[Bounding boxes with keypoints]
== Segment start ==

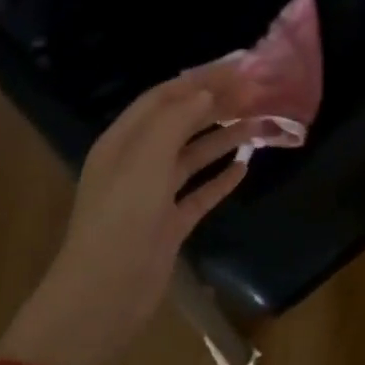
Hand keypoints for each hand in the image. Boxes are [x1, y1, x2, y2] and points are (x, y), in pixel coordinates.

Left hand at [0, 78, 247, 364]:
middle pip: (180, 124)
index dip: (200, 80)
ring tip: (259, 126)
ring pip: (193, 157)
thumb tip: (205, 92)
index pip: (163, 98)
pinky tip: (244, 168)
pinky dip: (220, 179)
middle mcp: (137, 163)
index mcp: (123, 142)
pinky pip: (199, 194)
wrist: (105, 294)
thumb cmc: (122, 222)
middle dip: (215, 106)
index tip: (239, 69)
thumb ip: (174, 122)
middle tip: (257, 95)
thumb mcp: (145, 162)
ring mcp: (154, 196)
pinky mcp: (169, 225)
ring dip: (223, 139)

== Segment end ==

### What is required
Set down nothing but the lines from the one containing "thumb cmc: (122, 222)" through the final line above, exactly as written.

### Exercise response
thumb cmc: (122, 222)
middle dip: (215, 106)
index tip: (239, 69)
thumb ip: (174, 122)
middle tip: (257, 95)
thumb mcp: (145, 162)
ring mcp: (154, 196)
pinky mcp: (169, 225)
ring dip: (223, 139)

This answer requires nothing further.